**How to complete this task:**
Print, word for word, the portion of the excerpt on the Delhi Mutiny Papers that runs from "As the scale" to "the French Revolution.".

**Page excerpt:**
What was even more exciting was the street-level nature of much of the material. They contained the petitions and requests of the ordinary citizens of Delhi, exactly the sort of people who usually escape the historian’s net: the bird catchers who have had their charpoys stolen by sepoys; the sweetmeat makers who refuse to take their sweets up to the trenches in Qudsia Bagh until they are paid for the last load; Hasni the dancer who uses a British attack on the Idgah to escape from the serai where she is staying with her husband and run off with her lover. Then there was Pandit Harichandra who tried to exhort the Hindus of Delhi to leave their shops and join the fight, citing examples from the Mahabharat. Or Hafiz Abdurrahman caught grilling beef kebabs during a ban on cow slaughter. Or Chandan the sister of the courtesan Manglu who rushed before the Emperor as her sister has been seized by the cavalryman, Rustam Khan.
As the scale and detail of the material available from the Mutiny Papers became apparent, and as it became obvious that most of the material had not been accessed since it was catalogued when rediscovered in Calcutta in 1921, the question that became increasingly hard to answer was why no one before had properly worked on this wonderful mass of material. Using the Mutiny Papers, and harvesting their riches for the first time, felt at times as strange and exciting, and as unlikely, as going to Paris and discovering, unused on the shelves of the Bibliotheque Nationale, the entire records of the French Revolution.
In order to properly access these vast quantities of materials, we moved the family out to Delhi in the winter of 2004, and put the children in the British School in the Diplomatic Quarter. The plan was for Bruce to come too and to work on the Persian files from the Red Fort, while Mahmood Farooqui translated those in Urdu from the sepoy camp.
In the autumn of 2004, Bruce flew out on an Ethiopian Airlines flight from Addis Ababa, where he had been walking in the mountains. The small but beautiful farmhouse we had rented had no spare bedrooms, nor a sofa bed, so I arranged for Bruce to stay with the wonderful Persian scholar and historian, Dr Yunus Jaffery, in his Mughal-era courtyard house in the Old City of Shahjahanabad. The two men were kindred spirits and Brucie loved it. He was back in his element in an old Indo-Islamic town for the first time since he was forced out of Peshawar, and he adored Dr Jaffery, who soon became his ustad. The two became firm friends and his whole family took Bruce under their wings, as they showed him the secrets of Shahjahanabad.
And then, quite quickly after his arrival, Brucie fell in love.

**Data provided:**

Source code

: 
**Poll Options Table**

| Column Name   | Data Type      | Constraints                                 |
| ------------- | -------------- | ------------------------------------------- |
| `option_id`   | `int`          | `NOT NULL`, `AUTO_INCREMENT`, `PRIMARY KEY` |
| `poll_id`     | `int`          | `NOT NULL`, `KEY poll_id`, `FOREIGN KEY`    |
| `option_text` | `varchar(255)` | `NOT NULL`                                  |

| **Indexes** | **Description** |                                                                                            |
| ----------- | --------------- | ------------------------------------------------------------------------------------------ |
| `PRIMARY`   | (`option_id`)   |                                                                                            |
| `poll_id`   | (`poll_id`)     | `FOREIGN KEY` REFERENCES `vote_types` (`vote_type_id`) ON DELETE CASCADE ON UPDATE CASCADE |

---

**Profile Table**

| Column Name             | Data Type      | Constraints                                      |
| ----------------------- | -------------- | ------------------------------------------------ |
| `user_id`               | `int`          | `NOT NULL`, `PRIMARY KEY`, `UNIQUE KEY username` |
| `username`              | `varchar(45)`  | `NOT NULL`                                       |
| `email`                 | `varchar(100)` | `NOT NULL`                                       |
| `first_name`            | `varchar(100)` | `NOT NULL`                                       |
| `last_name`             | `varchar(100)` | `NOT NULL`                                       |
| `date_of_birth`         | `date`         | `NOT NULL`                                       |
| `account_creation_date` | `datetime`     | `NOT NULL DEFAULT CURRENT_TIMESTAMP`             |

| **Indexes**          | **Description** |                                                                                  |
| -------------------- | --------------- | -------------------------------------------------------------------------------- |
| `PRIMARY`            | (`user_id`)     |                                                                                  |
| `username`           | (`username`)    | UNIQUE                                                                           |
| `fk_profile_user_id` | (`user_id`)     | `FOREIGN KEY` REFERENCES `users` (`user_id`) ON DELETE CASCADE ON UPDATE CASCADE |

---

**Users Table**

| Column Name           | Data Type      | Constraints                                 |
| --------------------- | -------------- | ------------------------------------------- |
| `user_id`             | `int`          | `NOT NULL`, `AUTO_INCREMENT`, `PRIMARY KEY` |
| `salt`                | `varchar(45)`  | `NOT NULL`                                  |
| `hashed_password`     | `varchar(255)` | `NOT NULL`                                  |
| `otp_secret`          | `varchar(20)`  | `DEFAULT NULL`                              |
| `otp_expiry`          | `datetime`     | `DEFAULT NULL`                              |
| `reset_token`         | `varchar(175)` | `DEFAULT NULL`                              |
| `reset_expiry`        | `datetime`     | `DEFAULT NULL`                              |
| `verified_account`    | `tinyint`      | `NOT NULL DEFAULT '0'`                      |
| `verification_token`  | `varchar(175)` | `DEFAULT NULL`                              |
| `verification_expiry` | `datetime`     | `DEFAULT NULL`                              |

**Response area:**
As the scale and detail of the material available from the Mutiny Papers became apparent, and as it became obvious that most of the material had not been accessed since it was catalogued when rediscovered in Calcutta in 1921, the question that became increasingly hard to answer was why no one before had properly worked on this wonderful mass of material. Using the Mutiny Papers, and harvesting their riches for the first time, felt at times as strange and exciting, and as unlikely, as going to Paris and discovering, unused on the shelves of the Bibliotheque Nationale, the entire records of the French Revolution.